By that time he was already shaping his Hawaii collection, which in 1970 was manifestly amplified when Mr. Twigg-Smith obtained the entire Hawaii collection of Alfred J. Ostheimer III. The combined holdings would become The Honolulu Advertiser collection soon after, and Mr. Twigg-Smith oversaw its continuing expansion, with professional assistance from the Weill brothers, stamp dealers of New Orleans.
The collection would be featured in the court of honor at numerous national and international exhibitions, from Interphil in Philadelphia in 1976 to the 1992 Columbian World Stamp Expo in Chicago.
When the collection was finally offered at auction, the news was reported in Linn’s over the course of several weeks, with early announcements of the upcoming sale and later reports of the rarities dispersed.

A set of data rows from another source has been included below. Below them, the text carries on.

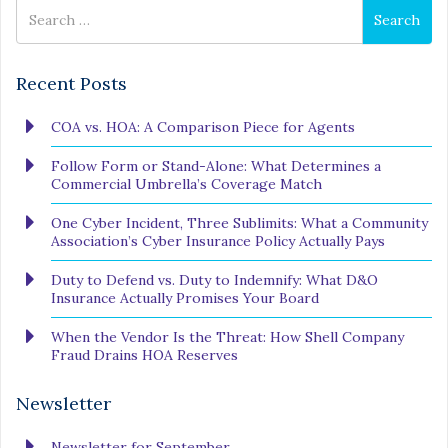
Search
Search
for
Recent Posts
COA vs. HOA: A Comparison Piece for Agents
Follow Form or Stand-Alone: What Determines a
Commercial Umbrella’s Coverage Match
One Cyber Incident, Three Sublimits: What a Community
Association’s Cyber Insurance Policy Actually Pays
Duty to Defend vs. Duty to Indemnify: What D&O
Insurance Actually Promises Your Board
When the Vendor Is the Threat: How Shell Company
Fraud Drains HOA Reserves
Newsletter
Newsletter for September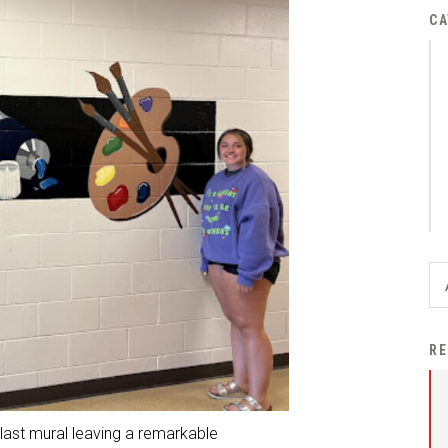
District Financial
CA
Information
District Revenue Purpose
Statement
Enrollment & Registration
Equity and
Nondiscrimination
Events
Sex Offender Registrant
Request Form
Iowa School Performance
RE
Report
News
last mural leaving a remarkable
Staff Directory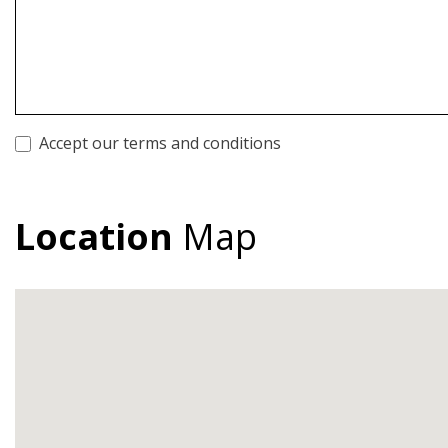
Accept our terms and conditions
Location
Map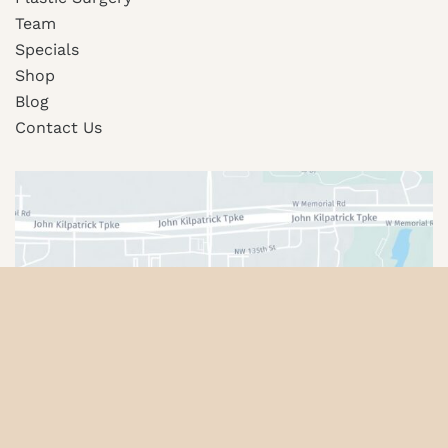
Team
Specials
Shop
Blog
Contact Us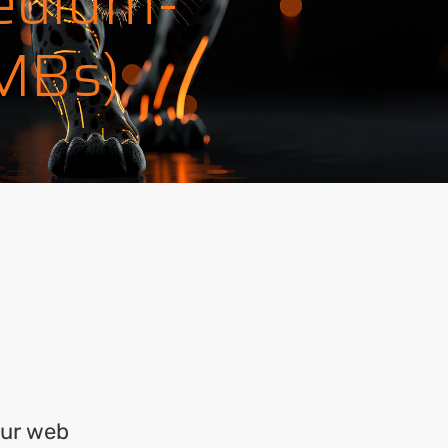
edium-
SMBs)
our web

Then-editor Michael Laurence attended the opening session of the five-day auction and reported in his Nov. 27, 1995, column that the cherished Dawson cover, the only cover bearing the 2¢ Hawaiian Missionary stamp, sold for $2,090,000, “by far the highest price ever paid at public auction for a United States stamp artifact.”
The following week, Jerome S. Wagshal disclosed that the high estimate by Siegel auctioneer Scott Trepel for 30 lots of the Hawaiian Missionaries was $4,602,500, and the hammer price was $4,714,000.
Rob Haeseler reported in the Dec. 11 issue that 17 bidders dominated the auction, and that the gross auction realization, exclusive of the 10 percent buyer’s commission, was just shy of $9 million.
When it was all over, Mr. Twigg-Smith started anew, forming a collection of Hawaii town markings, Missionaries and more. His personal collection of Hawaiian stamps and postal history was auctioned by Siegel on March 6-7, 2007, with some 771 lots on offer.
Mr. Twigg-Smith sold The Honolulu Advertiser to Gannett Corp. in 1993 but continued as its publisher for several years. In 2010, the newspaper was merged with The Honolulu Star-Bulletin to become today’s The Honolulu Star-Advertiser.
Mr. Twigg-Smith was also a collector of art, a supporter of local artists, and an active philanthropist, with numerous Hawaiian foundations and groups benefitting from his donations. In a page 1 story in the Dec. 4, 1995, issue, Linn’s reported that Mr. Twigg-Smith had given a $500,000 gift to the National Postal Museum, making it possible for the museum to acquire some of the treasures from the auction of The Honolulu Advertiser collection.
The Honolulu Star-Advertiser reports that Mr. Twigg-Smith is survived by his wife, Sharon Twigg-Smith of Honolulu; two daughters, two sons, two stepsons, 16 grandchildren, and 11 great-grandchildren.